Home > The Truth Project(7)

The Truth Project(7)
Author: Dante Medema

)

Subject: Re: Re: Re: Senior Project Application

Cordelia,

I’ve loved the recent poems you are turning in for class! I only wish you’d share them with your peers. You’ve grown so much in your writing this last year, and I must say I’m proud. Have you thought any more about the poetry conference? There’s a contest on the last day. You’d have to recite your poem, but I really think you have a chance at winning if you put forth some effort.

Think about it.

Vidya Nadeer

 

 

To: Vidya Nadeer ([email protected])

From: Cordelia Koenig ([email protected])

Subject: Re: Re: Re: Re: Senior Project Application

Dear Ms. Nadeer,

Thank you so much for thinking of me in regard to the conference. I’ll be sure to consider it.

Thanks again,

Cordelia Koenig

 

 

Kodiak isn’t playing a part.

He’s really the kind of guy who

looks like he was born with stubble

and a hoodie attached to his body.

As if his face is simultaneously pictured in the dictionary

under “cool” and “carefree.”

When he parks his bike against my house

I’m already closing the front door,

pulling my beanie over my ears.

He reaches,

pulling me into a hug that

feels so familiar

I could swear I still have braces

and he’s still wearing Vans.

Maybe

in another world

where Jack raised me instead of Dad,

I would have fit

with the boy

who sings his poems.

Instead,

I tug Kodiak back to my world.

Where there’s a lake behind my house

and it’s so cold we might freeze,

but the ice isn’t thick enough to walk on.

We sit at the water’s edge,

next to each other

on the dock where I learned to fish

and where my sisters and I

took turns

pushing each other in

every summer.

We’re shivering but anything

is better than sitting under the roof

where the lies began.

When Kodiak stuffs his hands

into his pockets

and stares out onto the lake

I forget he’s an eagle or an otter.

He’s just a boy who used to

know me.

A boy who might want to know me

again.

I say, “It’s so much easier to write a poem

and keep it in my notebook

than it is to say how I feel.”

“But if you say it out loud,

it takes the scariness of those feelings

away.”

Then he’s quiet,

and the world is

crackling ice

and the still of what

used to be winter

and is now something else.

When I’m done reading my poems

he looks faraway,

and doesn’t say

a word.

Doesn’t try to fill up

the silence that sits between

us like another person.

But he’s right.

I am free.

So I tell him about the message from

Jack.

The big secret.

I know in my heart

what Jack meant when he asked

about Mama.

They have a history:

Me.

Kodiak’s breath puffs out in tiny clouds,

and he takes his hands out of his pockets

and reaches for mine.

Pulling me to a stand,

he tucks my hair back

into my beanie and holds me there a moment.

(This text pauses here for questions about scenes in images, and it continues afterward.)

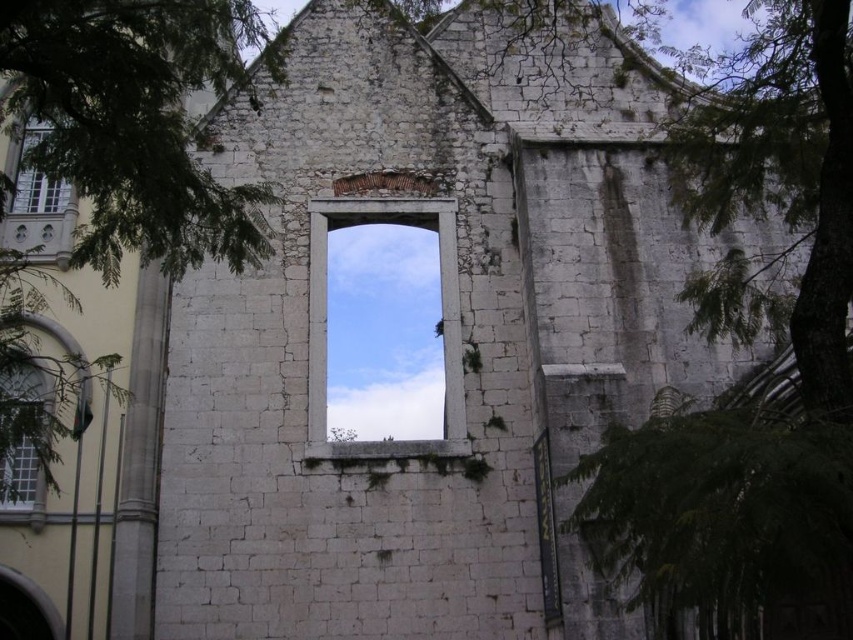
Between point (236, 220) and point (315, 248), which one is positioned in front?

Point (236, 220) is in front.

Is green leafy tree at upper left further to the viewer compared to white stone window at center?

No.

Measure the distance between green leafy tree at upper left and camera.

green leafy tree at upper left is 41.50 meters away from camera.

Where is `green leafy tree at upper left`? green leafy tree at upper left is located at coordinates (137, 122).

Can you confirm if green leafy tree at right is thinner than matte glass window at upper left?

Incorrect, green leafy tree at right's width is not less than matte glass window at upper left's.

Is point (795, 8) more distant than point (27, 125)?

“It’s okay to be sad, Cordelia.

This is sad.”

 

 

Sana-Friend ♥

Sana: In case you were wondering . . .

My neighbor was not joking about paying me in cigarettes.

Me: That’s disgusting.

When are you going to tell her you don’t smoke?

Sana: Absolutely NEVER!

God Cordelia. Think about my street cred.

Me: What was I thinking?

Sana: I ask myself that constantly.

WHAT is Cordelia thinking?

Me: Hey I’m headed to bed.

I’ll see you at school tomorrow.

Sana: Dude you’re being weird. It’s like 8.

Me: I know.

Sana: You know you’re being weird or you know it’s 8?

Me: Both.

Sana: Are you okay?

Me: I don’t know.

Sana: Do you want me to come over?

Hey.

Cordelia?

CORDELIA ANN KOENIG!

 

 

Sister Bea

Bea: I sent you my GeneQuest results.

Me: I don’t need them.

Bea: Mom said you’ve been having a hard time.

And I went back and checked. I never sent them!

She’s worried.

But having a hard enough time you can’t do your own project?

Come on Delia. That’s not like you.

Me: Yeah.

Bea: You should talk to Mom.

Me: I can’t.

Bea: Why?

Me: I can’t.

Bea: Want to know what I think?

I think you’re just going through some sort of senior year crisis of self.

I went through the same thing, which is why I did the ancestry project.

Because I wanted to learn who I was.

Where I came from.

And know what I found out?

Our family is really cool.

We’re related to Emmeline Pankhurst!

Me: Trust me. It’s not a crisis of self.

Bea: But knowing I was related to her.

She’s like the best feminist.

It’s half the reason I chose Brown for Women’s Studies.

I promise. It’ll get better next year when you’re at college.

Me: This is different.

Bea: Yeah, I know.

It’s always different with you.

Like in third grade when you asked to go by Hannah instead of Cordelia.

Or a few years ago when you decided you were vegan.

How long did that last again? Five minutes? Ten?

Know what I think?

Me: What?

Bea: I think you were hoping your results would be different.

That you were switched at birth or something.

And now you’re disappointed.

Me: I promise you, it’s not like that.

Bea: You aren’t that special.

We are all individuals trying to get our needs met.

And you’re alienating the people who love you.

Iris said you’ve been acting really weird too.

And Mom said you’ve been hanging out with Kodiak again.

She’s worried.

Me: I bet she is.

I’d be worried if I was Mom too.

Bea: What is that supposed to mean?

Me: Nothing.

Forget it.

 

 

To: Cordelia Koenig ([email protected])

From: Bea Koenig ([email protected])

Subject: Your Project

Here.

42% German/French

31.5% British/Irish

22% Scandinavian

2.6% Broadly Southern European

1.25% Broadly European

0.3% North African and Arabian

0.2% Native American

 

 

Truth is,

we aren’t so different

anyway.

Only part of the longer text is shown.